There is information processing taking place within the sub-personal, personal, and interpersonal levels and within them. It can help to imagine the parallel processing in the brain taking place by revisiting what we know of the organisms in this series. EMDR can be a very robust psychotherapy because information processing is involved in the past, present, and future when we are formally engaging in trauma processing or devising the case formulation! It’s happening in all 8 phases of EMDR. Therapist and client only need to experience what is taking place and not become overly distracted by talking about what they think is important. When we remember the scrub jay it’s not hard to imagine of we as children have remembered events that may not have been repeated or intense that nonetheless cause us as adults to engage in defensive actions.

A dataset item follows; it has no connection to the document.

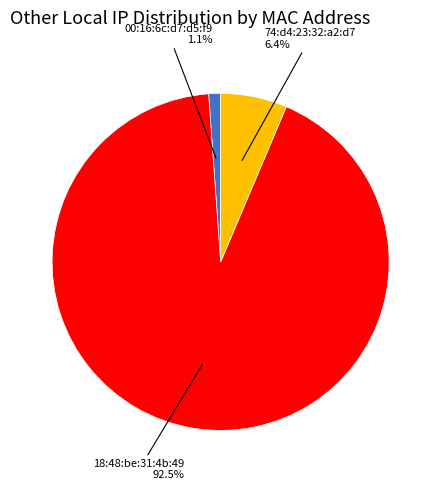

To the nearest percent, what is the difference between the largest and smallest slice percentages?

91%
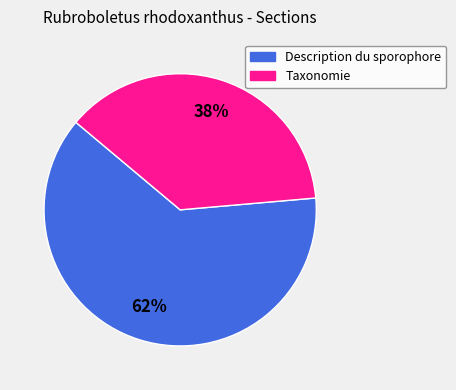

To the nearest percent, what is the average slice percentage?

50%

Adaptive information processing can help understand answer this question - information causes things to happen differently than forceful events. Consider the example of learning to put our foot on the brake when we see a stop sign. The sign doesn’t need to hit us on the head nor did we need to have been in an accident before we remember to stop. Information processing is powerful and has physical consequences. In my 2012 paper on the Biopsychosocial-AIP model of EMDR I consider the social state of each of us and how it may contribute to traumatization. Like the scrub jay, remembering who was around as we learned to do life is important. I call that demographics. The information about our race, gender, class, education, geography, and age matter when understanding why we defend when we might want to connect. Events (episodes) don’t need to be objectively bad, just relevant. They may be more or less intense when we remember them, but if they their intensity is not always what makes them a target for processing.
I like to encourage my clients to marvel at the profound information processing going on with other organisms in our everyday life. It’s all around us. In microscopic life, plant life, insect life, and animal life. Even non-living information processing teaches us about life. Information processing causes things to happen. We are constantly sensing, moving, perceiving, imaging, and remembering all the time!